:: PROBLEM ::
Among the lines below, copy exactly those from the one with "11.848962 | 6.83 |" through the one with "THIS RECEIPT WAS", counting both ends.

• • • •

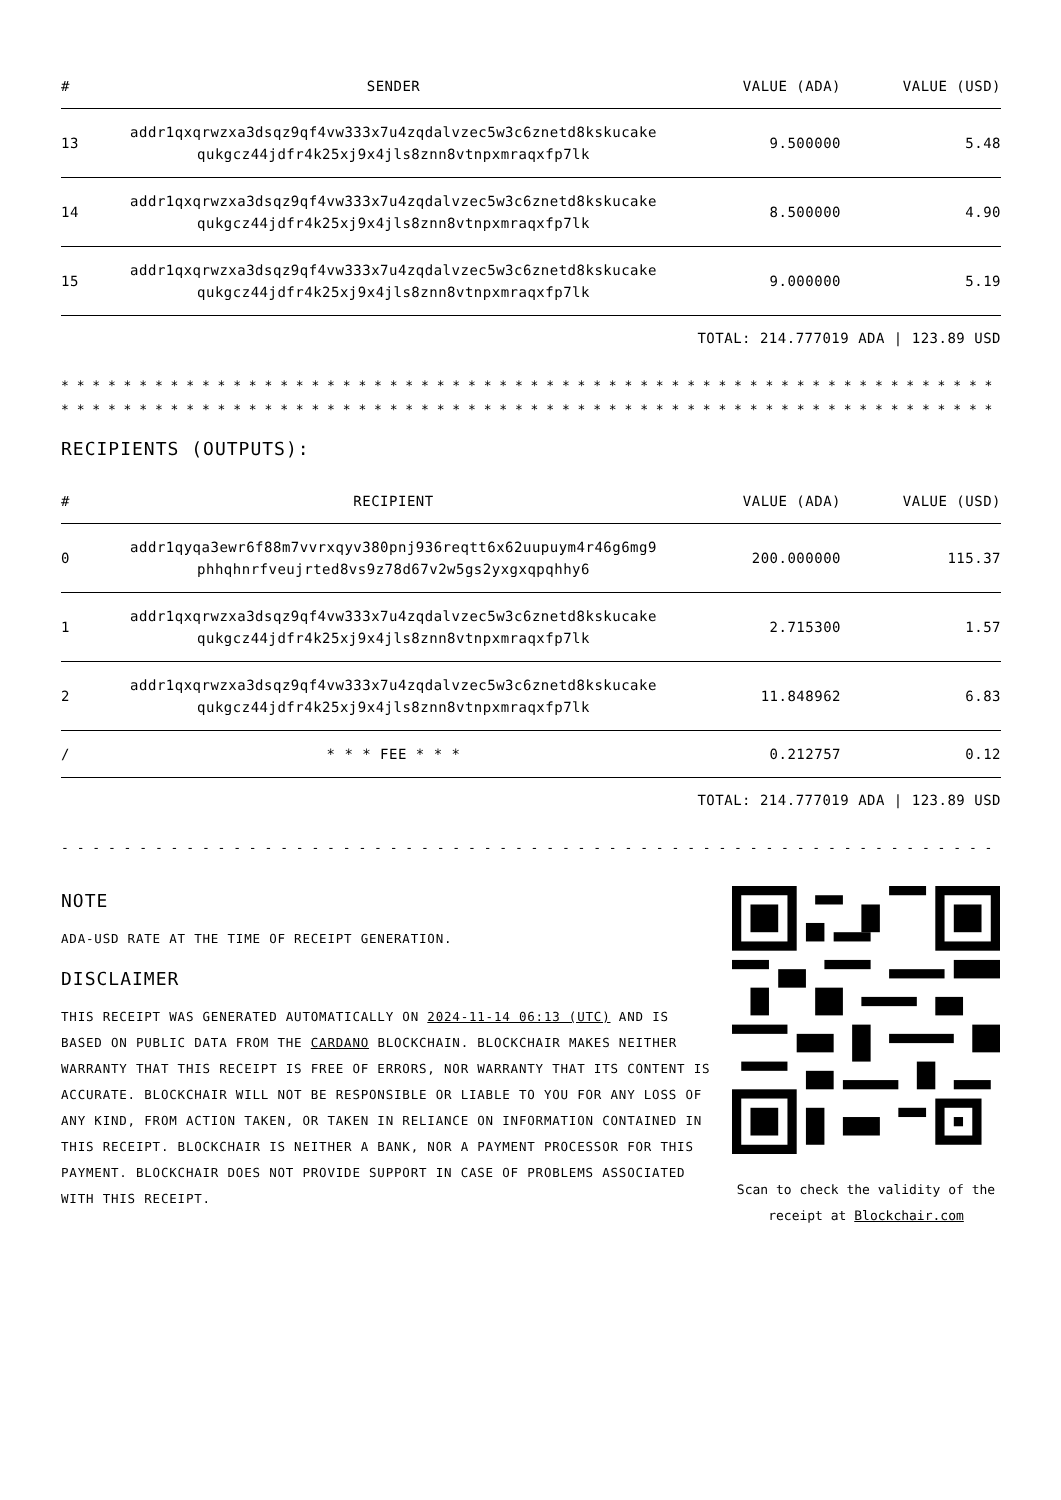| # | SENDER | VALUE (ADA) | VALUE (USD) |
| --- | --- | --- | --- |
| 13 | addr1qxqrwzxa3dsqz9qf4vw333x7u4zqdalvzec5w3c6znetd8kskucake qukgcz44jdfr4k25xj9x4jls8znn8vtnpxmraqxfp7lk | 9.500000 | 5.48 |
| 14 | addr1qxqrwzxa3dsqz9qf4vw333x7u4zqdalvzec5w3c6znetd8kskucake qukgcz44jdfr4k25xj9x4jls8znn8vtnpxmraqxfp7lk | 8.500000 | 4.90 |
| 15 | addr1qxqrwzxa3dsqz9qf4vw333x7u4zqdalvzec5w3c6znetd8kskucake qukgcz44jdfr4k25xj9x4jls8znn8vtnpxmraqxfp7lk | 9.000000 | 5.19 |
TOTAL: 214.777019 ADA | 123.89 USD
* * * * * * * * * * * * * * * * * * * * * * * * * * * * * * * * * * * * * * * * * * * * * * * * * * * * * * * * * * * * * *
* * * * * * * * * * * * * * * * * * * * * * * * * * * * * * * * * * * * * * * * * * * * * * * * * * * * * * * * * * * * * *
RECIPIENTS (OUTPUTS):
| # | RECIPIENT | VALUE (ADA) | VALUE (USD) |
| --- | --- | --- | --- |
| 0 | addr1qyqa3ewr6f88m7vvrxqyv380pnj936reqtt6x62uupuym4r46g6mg9 phhqhnrfveujrted8vs9z78d67v2w5gs2yxgxqpqhhy6 | 200.000000 | 115.37 |
| 1 | addr1qxqrwzxa3dsqz9qf4vw333x7u4zqdalvzec5w3c6znetd8kskucake qukgcz44jdfr4k25xj9x4jls8znn8vtnpxmraqxfp7lk | 2.715300 | 1.57 |
| 2 | addr1qxqrwzxa3dsqz9qf4vw333x7u4zqdalvzec5w3c6znetd8kskucake qukgcz44jdfr4k25xj9x4jls8znn8vtnpxmraqxfp7lk | 11.848962 | 6.83 |
| / | * * * FEE * * * | 0.212757 | 0.12 |
TOTAL: 214.777019 ADA | 123.89 USD
- - - - - - - - - - - - - - - - - - - - - - - - - - - - - - - - - - - - - - - - - - - - - - - - - - - - - - - - - - - - - -
NOTE
ADA-USD RATE AT THE TIME OF RECEIPT GENERATION.
DISCLAIMER
THIS RECEIPT WAS GENERATED AUTOMATICALLY ON 2024-11-14 06:13 (UTC) AND IS BASED ON PUBLIC DATA FROM THE CARDANO BLOCKCHAIN. BLOCKCHAIR MAKES NEITHER WARRANTY THAT THIS RECEIPT IS FREE OF ERRORS, NOR WARRANTY THAT ITS CONTENT IS ACCURATE. BLOCKCHAIR WILL NOT BE RESPONSIBLE OR LIABLE TO YOU FOR ANY LOSS OF ANY KIND, FROM ACTION TAKEN, OR TAKEN IN RELIANCE ON INFORMATION CONTAINED IN THIS RECEIPT. BLOCKCHAIR IS NEITHER A BANK, NOR A PAYMENT PROCESSOR FOR THIS PAYMENT. BLOCKCHAIR DOES NOT PROVIDE SUPPORT IN CASE OF PROBLEMS ASSOCIATED WITH THIS RECEIPT.
Scan to check the validity of the receipt at Blockchair.com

• • • •

:: ANSWER SPACE ::
| 2 | addr1qxqrwzxa3dsqz9qf4vw333x7u4zqdalvzec5w3c6znetd8kskucake qukgcz44jdfr4k25xj9x4jls8znn8vtnpxmraqxfp7lk | 11.848962 | 6.83 |
| / | * * * FEE * * * | 0.212757 | 0.12 |
TOTAL: 214.777019 ADA | 123.89 USD
- - - - - - - - - - - - - - - - - - - - - - - - - - - - - - - - - - - - - - - - - - - - - - - - - - - - - - - - - - - - - -
NOTE
ADA-USD RATE AT THE TIME OF RECEIPT GENERATION.
DISCLAIMER
THIS RECEIPT WAS GENERATED AUTOMATICALLY ON 2024-11-14 06:13 (UTC) AND IS BASED ON PUBLIC DATA FROM THE CARDANO BLOCKCHAIN. BLOCKCHAIR MAKES NEITHER WARRANTY THAT THIS RECEIPT IS FREE OF ERRORS, NOR WARRANTY THAT ITS CONTENT IS ACCURATE. BLOCKCHAIR WILL NOT BE RESPONSIBLE OR LIABLE TO YOU FOR ANY LOSS OF ANY KIND, FROM ACTION TAKEN, OR TAKEN IN RELIANCE ON INFORMATION CONTAINED IN THIS RECEIPT. BLOCKCHAIR IS NEITHER A BANK, NOR A PAYMENT PROCESSOR FOR THIS PAYMENT. BLOCKCHAIR DOES NOT PROVIDE SUPPORT IN CASE OF PROBLEMS ASSOCIATED WITH THIS RECEIPT.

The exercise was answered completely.